O pronunciamento foi feito na rede social Truth Social, em meio a atos que já se espalharam por dezenas de cidades iranianas e enfrentam repressão crescente das forças de segurança.
Em Bruxelas, a presidente da Comissão Europeia, Ursula von der Leyen, declarou que a União Europeia “apoia totalmente mulheres e homens iranianos que pedem liberdade”.
O secretário de Estado dos EUA, Marco Rubio, reforçou a posição da Casa Branca e escreveu que o governo americano “está ao lado do corajoso povo do Irã”, destacando que as manifestações desafiam a autoridade do líder supremo, aiatolá Ali Khamenei.
Trump não apresentou medidas concretas, mas já havia alertado para uma possível intervenção caso a repressão avance. De acordo com a organização civil Iran Human Rights Governance (IHRNGO), ao menos 51 pessoas morreram desde o início dos atos, em 28 de dezembro.
O Exército iraniano reagiu às declarações dos EUA e garantiu que responderá “com firmeza” a qualquer plano externo que, segundo os militares, ameace a estabilidade da República Islâmica.
Relatos de violência nas ruas de Teerã
Manifestantes ouvidos pela CNN relataram que, entre quinta-feira (8) e sexta-feira (9), pessoas de todas as idades ocuparam as ruas da capital em número considerado inédito. Na noite seguinte, porém, forças de segurança armadas com fuzis iniciaram uma ação violenta. Segundo testemunhas, “muitas pessoas” morreram.

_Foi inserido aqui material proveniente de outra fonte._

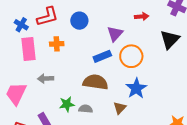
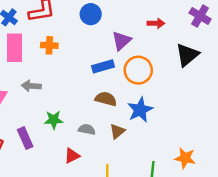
blue circle: (79, 21) -> (91, 14), moved
brown semicircle: (95, 82) -> (106, 99), moved, size x0.7
gray semicircle: (86, 109) -> (87, 129), moved

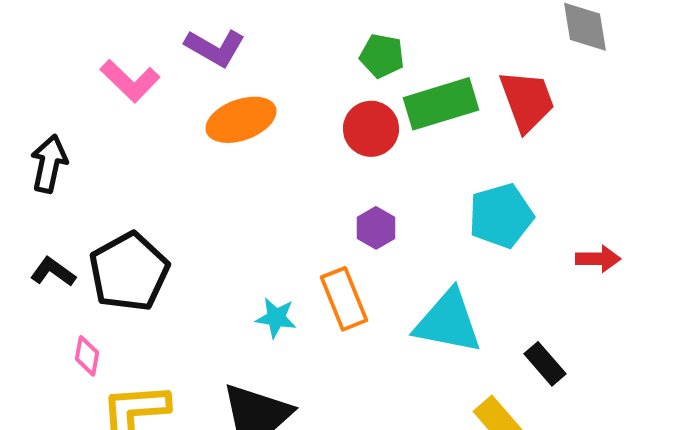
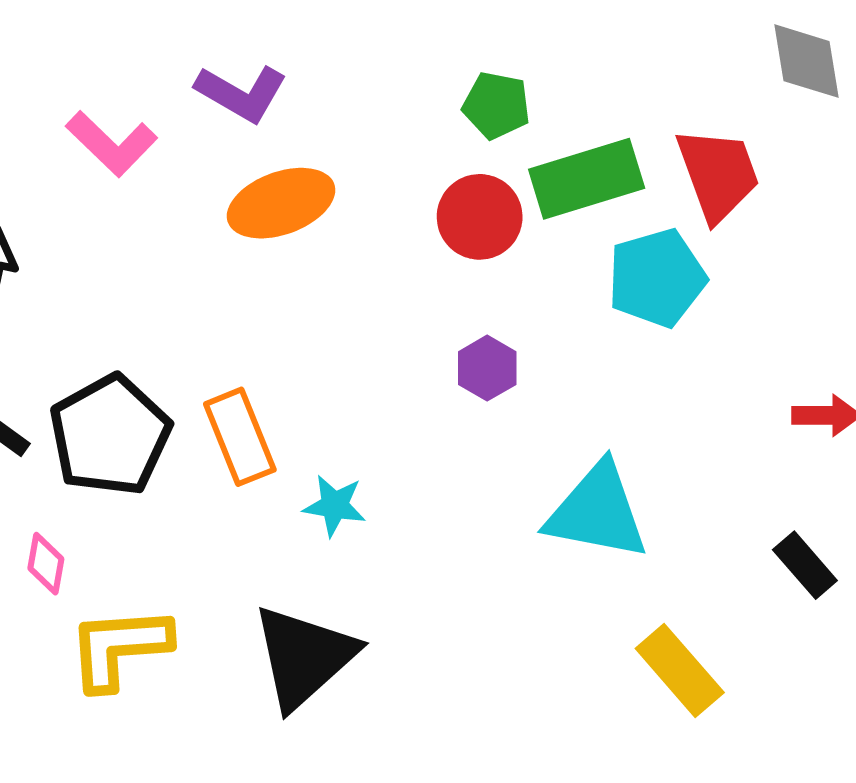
cyan pentagon: (501, 216) -> (657, 278), moved
orange rectangle: (344, 299) -> (240, 437), moved
black rectangle: (545, 364) -> (805, 565), moved

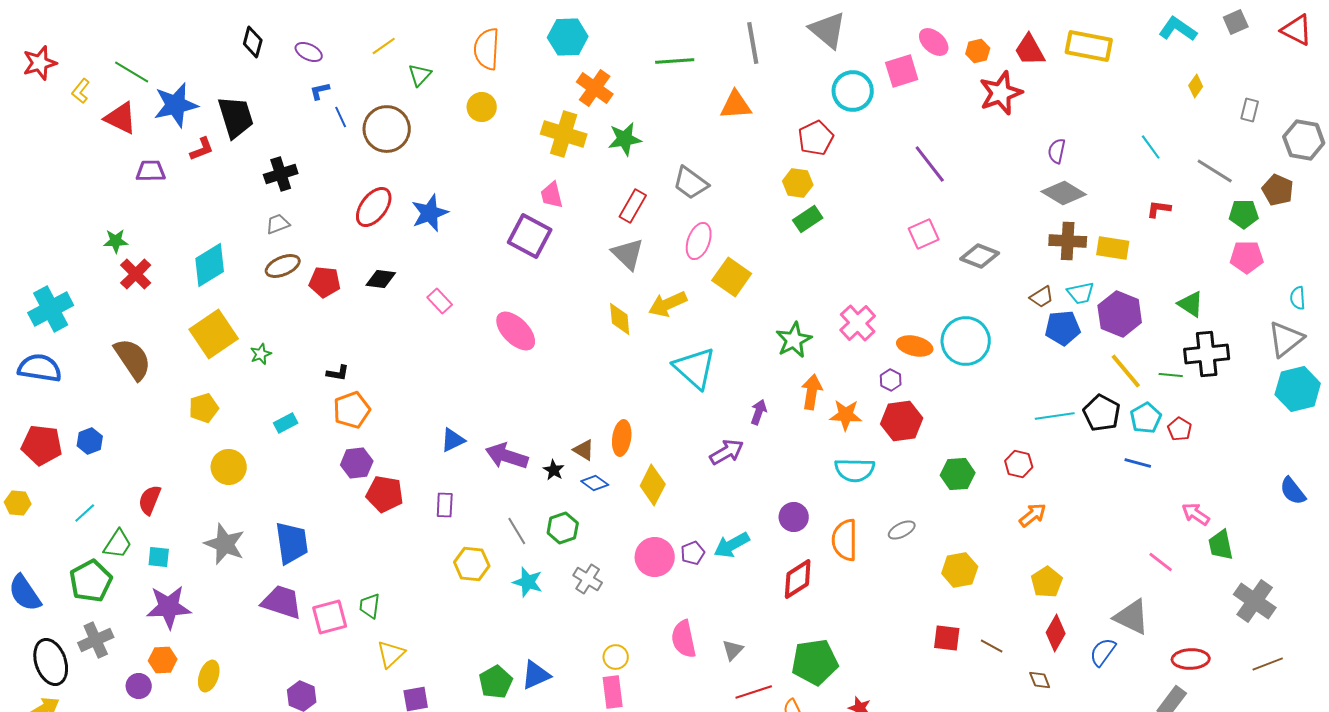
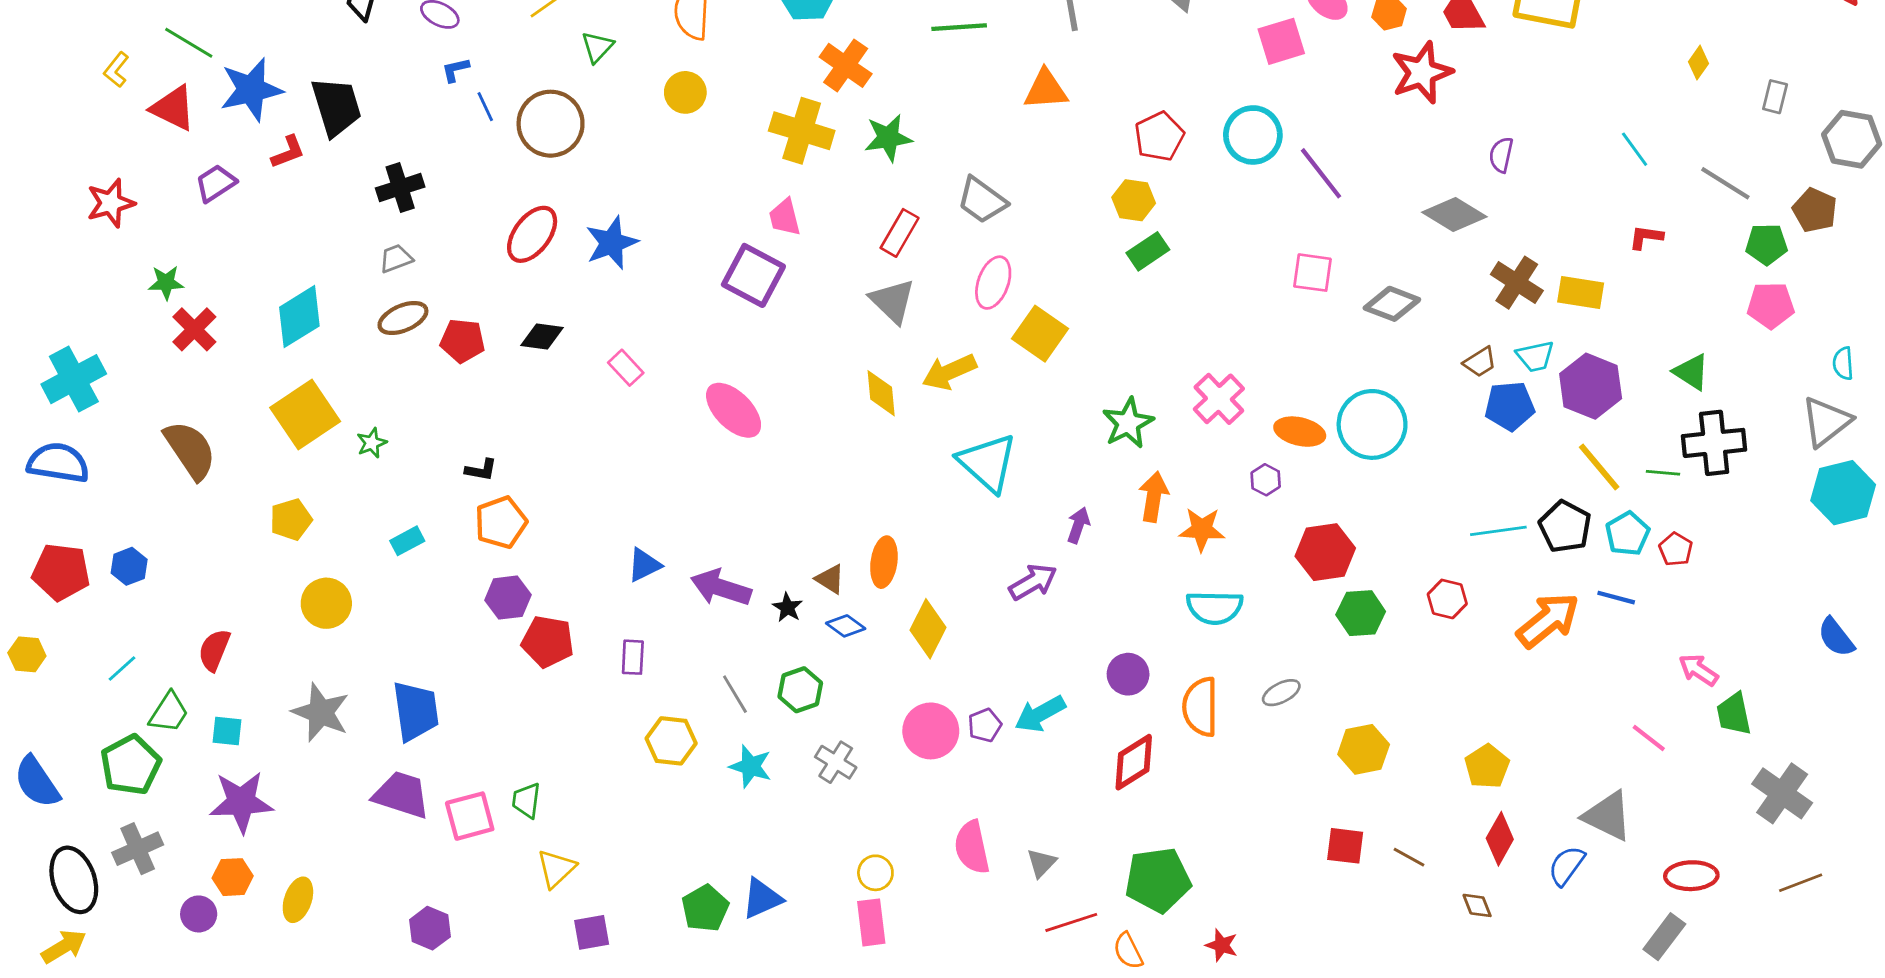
red star: (40, 63) -> (111, 203), moved
cyan circle: (853, 91) -> (1253, 135), moved
purple trapezoid: (151, 171) -> (216, 183), turned -32
gray diamond: (1064, 193) -> (1454, 214), moved
pink square: (924, 234) -> (1312, 273), turned 32
brown cross: (1068, 241) -> (1517, 283), turned 30
red hexagon: (902, 421) -> (1325, 552), moved
orange arrow: (1033, 515) -> (1548, 620), moved, size x1.6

Em outro bairro, participantes socorreram um homem de aproximadamente 65 anos, que apresentava cerca de 40 balas de borracha nas pernas e um braço quebrado. Eles descreveram o atendimento hospitalar como “desorganizado” e relataram ter visto corpos empilhados dentro de uma unidade de saúde.
Apesar da repressão, manifestantes afirmaram que a dimensão dos atos é “sem precedentes” e classificaram as cenas como “belas e cheias de esperança”.